Given task A:
In the text below about the DCP optical platform, rewrite the paragraph starting "SoSmart is a modular software suite" as a short bulleted list that keeps its main facts.
Given task B:
Resume the text below on the DCP platform and its SoSmart software, continuing after its final sentence.

Text shown:
——
The DCP platform comes in two building practices to provide flexibility for both small and large configurations and to cater for use in special situations. Management of all DCP platform products is either fully automatic (embedded) or controlled by use of either a command line interface or the REST/NetConf protocols, interfacing with standard SDN architectures as defined by the Open ROADM MSA.

Open Line Systems are of interest both to enterprises for e.g. data center interconnect (DCI) applications and to more traditional telecom operators for metro access and metro/ regional networks.

With an open architecture the functionality of once monolithic optical transport systems can be disaggregated, using embedded transceivers, open line systems and SDN control, resulting in a much better price/ performance.

The DCP products belong to three separate but closely related families, each optimized for a given network and customer situation:

The DCP-M Family for zero touch provisioning of point-to-point links with multiple traffic formats at speeds up to 400G, focusing on the lowest cost per transported bit. The DCP-M products have a fixed form factor chassis and each model is designed for a particular use case.

The DCP-R Family for any type of ROADM-based network topology with multiple traffic formats at speeds up to 400G, focusing on service reliability and wavelength manageability. The DCP-R products also have a fixed form factor chassis and each model is designed for a particular application.

The DCP-F Family, for configuration of all types of open line systems with a set of versatile, active, optical units that can be used on their own or extend the functionality of the DCP-M and DCP-R families and be used in active/passive optical ring applications. The DCP-F units have a uniquely high level of flexibility based on a building box concept with flexible optical modules that fit into a DCP-2 chassis.

Figure 2. The DCP-M/DCP-R chassis (top) and the DCP-2 chassis with a DCP-F-A22 amplifier and a DCP-F-R22 micro ROADM (bottom)

SOSMART SOFTWARE SUITE

SoSmart is a modular software suite for SDN-based management of Smartoptics products in an open, multi-layer and multi-vendor optical networking environment. The management suite has a new and modern software architecture with open API:s that enable a high level of management flexibility, modularity, multiple integration possibilities and openness. The Smartoptics SoSmart Software Suite for open network management includes the following building blocks:

The SoSmart Manager – The management application for optical network provisioning, also including fault, configuration, administration, performance, and security (FCAPS) functions, and operated via an advanced graphical user interface (GUI).
——
Recorded information:
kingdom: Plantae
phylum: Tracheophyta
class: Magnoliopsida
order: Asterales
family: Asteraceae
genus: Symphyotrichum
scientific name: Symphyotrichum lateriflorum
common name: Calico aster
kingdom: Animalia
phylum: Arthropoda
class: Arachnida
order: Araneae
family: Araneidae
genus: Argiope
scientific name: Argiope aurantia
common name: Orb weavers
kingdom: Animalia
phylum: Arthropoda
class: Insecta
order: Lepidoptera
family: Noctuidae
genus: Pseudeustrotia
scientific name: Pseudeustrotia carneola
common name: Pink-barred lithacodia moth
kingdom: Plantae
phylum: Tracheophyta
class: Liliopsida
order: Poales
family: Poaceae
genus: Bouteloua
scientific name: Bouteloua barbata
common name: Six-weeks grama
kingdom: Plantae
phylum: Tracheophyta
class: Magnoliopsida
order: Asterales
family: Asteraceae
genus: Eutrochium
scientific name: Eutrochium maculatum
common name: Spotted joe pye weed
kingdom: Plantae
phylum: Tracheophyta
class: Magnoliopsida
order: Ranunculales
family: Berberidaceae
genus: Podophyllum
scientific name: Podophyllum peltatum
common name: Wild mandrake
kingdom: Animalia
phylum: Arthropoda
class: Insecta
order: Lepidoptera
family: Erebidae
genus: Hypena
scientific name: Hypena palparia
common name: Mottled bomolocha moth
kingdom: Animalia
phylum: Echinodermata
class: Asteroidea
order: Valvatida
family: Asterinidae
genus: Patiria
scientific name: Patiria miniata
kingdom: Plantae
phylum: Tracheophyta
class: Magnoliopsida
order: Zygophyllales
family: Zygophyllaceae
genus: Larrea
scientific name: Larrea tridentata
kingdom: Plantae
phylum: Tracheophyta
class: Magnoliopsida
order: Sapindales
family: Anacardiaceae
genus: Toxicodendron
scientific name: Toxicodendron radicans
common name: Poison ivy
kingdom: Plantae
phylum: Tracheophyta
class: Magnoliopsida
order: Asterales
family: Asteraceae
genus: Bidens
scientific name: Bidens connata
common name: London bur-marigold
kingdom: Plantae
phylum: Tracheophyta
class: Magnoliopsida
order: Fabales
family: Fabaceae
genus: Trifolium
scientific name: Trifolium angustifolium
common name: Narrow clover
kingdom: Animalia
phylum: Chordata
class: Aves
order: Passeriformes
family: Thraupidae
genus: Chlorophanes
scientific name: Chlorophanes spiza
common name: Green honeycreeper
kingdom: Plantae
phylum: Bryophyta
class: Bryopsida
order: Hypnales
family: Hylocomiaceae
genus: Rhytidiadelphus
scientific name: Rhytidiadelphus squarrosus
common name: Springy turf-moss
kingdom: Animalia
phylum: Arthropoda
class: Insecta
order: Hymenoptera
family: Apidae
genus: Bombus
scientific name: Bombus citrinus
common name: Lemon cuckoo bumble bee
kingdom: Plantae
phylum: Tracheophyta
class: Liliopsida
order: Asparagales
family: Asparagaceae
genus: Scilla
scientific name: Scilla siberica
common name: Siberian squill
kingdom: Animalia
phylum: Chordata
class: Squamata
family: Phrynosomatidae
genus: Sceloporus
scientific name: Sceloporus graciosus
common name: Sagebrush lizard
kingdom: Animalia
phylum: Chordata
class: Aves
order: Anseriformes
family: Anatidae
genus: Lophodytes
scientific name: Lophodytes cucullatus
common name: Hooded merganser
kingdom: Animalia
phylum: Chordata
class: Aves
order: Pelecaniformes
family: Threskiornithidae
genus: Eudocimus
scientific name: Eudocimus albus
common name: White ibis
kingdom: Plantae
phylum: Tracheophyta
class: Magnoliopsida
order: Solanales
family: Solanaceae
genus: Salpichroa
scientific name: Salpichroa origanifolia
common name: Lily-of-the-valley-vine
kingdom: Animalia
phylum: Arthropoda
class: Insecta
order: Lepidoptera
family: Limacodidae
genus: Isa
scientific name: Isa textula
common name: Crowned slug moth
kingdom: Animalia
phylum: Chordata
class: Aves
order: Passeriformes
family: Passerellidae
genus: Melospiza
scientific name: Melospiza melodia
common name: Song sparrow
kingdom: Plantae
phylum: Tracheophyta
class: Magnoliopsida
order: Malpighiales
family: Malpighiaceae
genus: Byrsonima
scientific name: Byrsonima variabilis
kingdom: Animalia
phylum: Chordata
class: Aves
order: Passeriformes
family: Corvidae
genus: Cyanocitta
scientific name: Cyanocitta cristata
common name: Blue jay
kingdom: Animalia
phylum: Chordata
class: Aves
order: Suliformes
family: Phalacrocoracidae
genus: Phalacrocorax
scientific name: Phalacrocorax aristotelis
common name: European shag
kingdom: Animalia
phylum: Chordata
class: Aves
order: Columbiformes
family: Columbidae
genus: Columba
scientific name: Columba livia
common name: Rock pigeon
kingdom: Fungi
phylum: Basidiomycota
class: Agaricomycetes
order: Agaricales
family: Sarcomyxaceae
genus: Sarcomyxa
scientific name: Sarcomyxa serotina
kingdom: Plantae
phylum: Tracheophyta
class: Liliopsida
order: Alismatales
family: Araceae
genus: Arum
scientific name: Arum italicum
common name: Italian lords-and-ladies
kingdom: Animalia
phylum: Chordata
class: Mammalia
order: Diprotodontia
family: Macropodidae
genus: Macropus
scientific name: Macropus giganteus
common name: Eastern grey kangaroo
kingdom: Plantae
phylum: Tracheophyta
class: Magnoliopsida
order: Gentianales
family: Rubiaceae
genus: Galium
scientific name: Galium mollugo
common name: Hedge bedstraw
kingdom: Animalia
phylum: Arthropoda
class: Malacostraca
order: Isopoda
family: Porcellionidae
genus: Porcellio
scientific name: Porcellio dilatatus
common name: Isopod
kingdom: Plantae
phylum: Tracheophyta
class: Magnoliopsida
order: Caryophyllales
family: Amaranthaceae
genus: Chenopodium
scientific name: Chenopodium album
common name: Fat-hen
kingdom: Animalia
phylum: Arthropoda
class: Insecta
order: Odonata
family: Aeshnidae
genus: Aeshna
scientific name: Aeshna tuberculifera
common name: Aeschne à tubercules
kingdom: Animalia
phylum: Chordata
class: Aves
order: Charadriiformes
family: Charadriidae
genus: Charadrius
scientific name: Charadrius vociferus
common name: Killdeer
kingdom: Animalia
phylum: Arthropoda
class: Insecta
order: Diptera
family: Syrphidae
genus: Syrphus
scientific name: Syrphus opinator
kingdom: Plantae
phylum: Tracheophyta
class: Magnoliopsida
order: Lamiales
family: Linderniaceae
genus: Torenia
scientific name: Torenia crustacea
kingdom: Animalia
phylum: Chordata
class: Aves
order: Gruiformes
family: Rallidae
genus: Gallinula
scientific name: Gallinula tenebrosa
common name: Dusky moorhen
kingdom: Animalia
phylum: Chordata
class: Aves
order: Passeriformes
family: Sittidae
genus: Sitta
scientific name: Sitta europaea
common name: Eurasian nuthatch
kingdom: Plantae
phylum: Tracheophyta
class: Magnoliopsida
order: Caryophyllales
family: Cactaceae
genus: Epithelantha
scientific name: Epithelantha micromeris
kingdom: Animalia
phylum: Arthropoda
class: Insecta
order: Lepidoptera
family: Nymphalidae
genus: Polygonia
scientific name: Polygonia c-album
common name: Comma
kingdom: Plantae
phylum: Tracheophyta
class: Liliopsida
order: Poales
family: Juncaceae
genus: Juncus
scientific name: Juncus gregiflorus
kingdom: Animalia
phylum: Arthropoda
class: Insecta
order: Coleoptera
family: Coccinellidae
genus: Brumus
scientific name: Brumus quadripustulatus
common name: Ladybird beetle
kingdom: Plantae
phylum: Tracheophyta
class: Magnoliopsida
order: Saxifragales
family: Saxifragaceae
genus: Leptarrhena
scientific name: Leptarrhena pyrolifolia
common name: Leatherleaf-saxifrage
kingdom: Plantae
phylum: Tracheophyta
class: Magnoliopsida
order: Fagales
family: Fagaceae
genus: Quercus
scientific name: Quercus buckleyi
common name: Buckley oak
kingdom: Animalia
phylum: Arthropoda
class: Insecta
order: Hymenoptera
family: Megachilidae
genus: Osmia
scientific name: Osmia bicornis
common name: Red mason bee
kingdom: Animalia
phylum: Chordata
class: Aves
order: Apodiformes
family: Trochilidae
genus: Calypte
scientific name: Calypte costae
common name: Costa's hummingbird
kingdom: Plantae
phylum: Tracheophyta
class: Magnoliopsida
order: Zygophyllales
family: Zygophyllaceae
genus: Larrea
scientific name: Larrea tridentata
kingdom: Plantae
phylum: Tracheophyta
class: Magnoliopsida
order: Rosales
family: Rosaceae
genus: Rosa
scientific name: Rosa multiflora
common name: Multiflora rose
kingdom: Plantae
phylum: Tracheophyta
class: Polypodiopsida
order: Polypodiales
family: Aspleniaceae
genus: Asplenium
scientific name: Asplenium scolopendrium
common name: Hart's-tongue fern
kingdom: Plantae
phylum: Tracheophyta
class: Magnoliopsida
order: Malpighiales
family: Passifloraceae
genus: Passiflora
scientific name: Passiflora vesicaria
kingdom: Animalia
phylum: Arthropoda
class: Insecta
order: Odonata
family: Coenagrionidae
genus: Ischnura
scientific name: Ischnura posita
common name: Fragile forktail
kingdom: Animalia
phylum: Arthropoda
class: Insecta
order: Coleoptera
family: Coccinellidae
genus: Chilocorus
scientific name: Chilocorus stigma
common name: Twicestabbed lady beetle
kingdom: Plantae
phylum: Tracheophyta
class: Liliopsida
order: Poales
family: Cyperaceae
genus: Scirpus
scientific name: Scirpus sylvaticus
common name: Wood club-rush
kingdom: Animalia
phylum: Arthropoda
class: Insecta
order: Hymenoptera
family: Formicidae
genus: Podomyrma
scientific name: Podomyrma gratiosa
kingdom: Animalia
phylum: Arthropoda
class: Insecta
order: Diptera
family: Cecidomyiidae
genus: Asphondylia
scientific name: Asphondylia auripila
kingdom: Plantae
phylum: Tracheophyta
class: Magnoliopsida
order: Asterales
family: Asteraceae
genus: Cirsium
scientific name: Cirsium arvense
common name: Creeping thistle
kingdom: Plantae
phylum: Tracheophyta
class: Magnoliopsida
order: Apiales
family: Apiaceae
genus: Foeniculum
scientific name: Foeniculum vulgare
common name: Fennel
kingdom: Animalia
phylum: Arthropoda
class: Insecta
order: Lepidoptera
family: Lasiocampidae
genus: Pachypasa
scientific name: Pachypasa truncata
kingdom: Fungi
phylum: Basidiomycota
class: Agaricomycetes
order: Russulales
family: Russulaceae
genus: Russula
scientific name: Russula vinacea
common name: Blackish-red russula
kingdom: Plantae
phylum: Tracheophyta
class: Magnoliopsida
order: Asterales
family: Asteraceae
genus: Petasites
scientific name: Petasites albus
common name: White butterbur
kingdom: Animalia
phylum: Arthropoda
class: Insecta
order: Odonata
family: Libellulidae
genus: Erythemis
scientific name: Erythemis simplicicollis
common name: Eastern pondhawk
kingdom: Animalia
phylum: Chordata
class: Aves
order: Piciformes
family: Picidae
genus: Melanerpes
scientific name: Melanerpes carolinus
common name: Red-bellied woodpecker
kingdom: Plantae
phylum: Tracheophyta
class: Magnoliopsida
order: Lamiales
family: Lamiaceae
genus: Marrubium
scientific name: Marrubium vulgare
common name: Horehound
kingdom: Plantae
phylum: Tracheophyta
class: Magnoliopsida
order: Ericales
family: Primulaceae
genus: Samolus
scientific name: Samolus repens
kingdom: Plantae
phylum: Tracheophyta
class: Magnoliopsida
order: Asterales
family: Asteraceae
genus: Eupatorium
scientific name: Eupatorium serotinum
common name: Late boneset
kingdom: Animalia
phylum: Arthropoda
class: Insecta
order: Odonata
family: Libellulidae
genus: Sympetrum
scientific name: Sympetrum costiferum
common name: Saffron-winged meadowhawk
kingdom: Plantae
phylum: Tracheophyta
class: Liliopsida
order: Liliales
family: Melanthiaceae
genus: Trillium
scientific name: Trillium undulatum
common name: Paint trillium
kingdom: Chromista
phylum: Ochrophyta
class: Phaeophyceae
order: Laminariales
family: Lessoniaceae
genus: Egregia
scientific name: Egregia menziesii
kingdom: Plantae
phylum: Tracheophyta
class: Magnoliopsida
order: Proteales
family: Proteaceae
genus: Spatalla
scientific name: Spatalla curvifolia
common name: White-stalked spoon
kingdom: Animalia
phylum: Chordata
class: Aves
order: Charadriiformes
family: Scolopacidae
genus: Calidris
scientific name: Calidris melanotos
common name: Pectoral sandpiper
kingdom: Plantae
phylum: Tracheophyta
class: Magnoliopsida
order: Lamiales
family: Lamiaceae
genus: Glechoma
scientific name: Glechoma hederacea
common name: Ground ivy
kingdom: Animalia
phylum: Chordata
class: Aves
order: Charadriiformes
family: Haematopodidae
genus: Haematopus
——
Output A:
- SoSmart is a modular software suite for SDN-based management of Smartoptics products.
- It is built for an open, multi-layer, multi-vendor optical networking environment.
- It has a new, modern software architecture with open APIs.
- These APIs allow a high level of management flexibility, modularity, multiple integration possibilities and openness.
- The suite is made up of several building blocks.

Output B:
PRODUCTS

The SoSmart Controller – An open source SDN controller based on TransportPCE.

The SoSmart Planner – An optical planning and simulation tool with the same GUI as the SoSmart Manager and using the open-source module GNPy for path simulations.

The SoSmart Software Suite interworks seamlessly with the DCP network elements, each of them having data models based on Yang and supporting the Open ROADM API:s, which are made accessible via the NetConf protocol. This open approach has two important advantages: The DCP Network elements may be directly controlled by other SDN controllers supporting the Open ROADM API and NetConf, and the SoSmart Software Suite can be extended to also control other optical network elements with relevant open API:s.

OPTICAL DEVICES

Smartoptics offers a comprehensive portfolio of Optical Devices, consisting of optical transceivers supporting speeds up to 400G. the portfolio focuses on delivering high end transceivers used in many applications. Examples of host interfaces for the transceiver's routers, switches and base stations. In addition to the transceivers Smartoptics offers a complete portfolio of passive WDM filters, where applications span from data center interconnect to pure access network deployment for operators.

Through the Optical Device portfolio Smartoptics enable enterprises and service providers to leverage advances in pluggable optics in innovative ways, such as deploying IP over DWDM networks, lowering the costs and creating better scalability for network owners.

SERVICES

Services consists of product related software and technical support services. Example of services that smartoptics offers are; Complete care, advanced product replacement and extended warranty.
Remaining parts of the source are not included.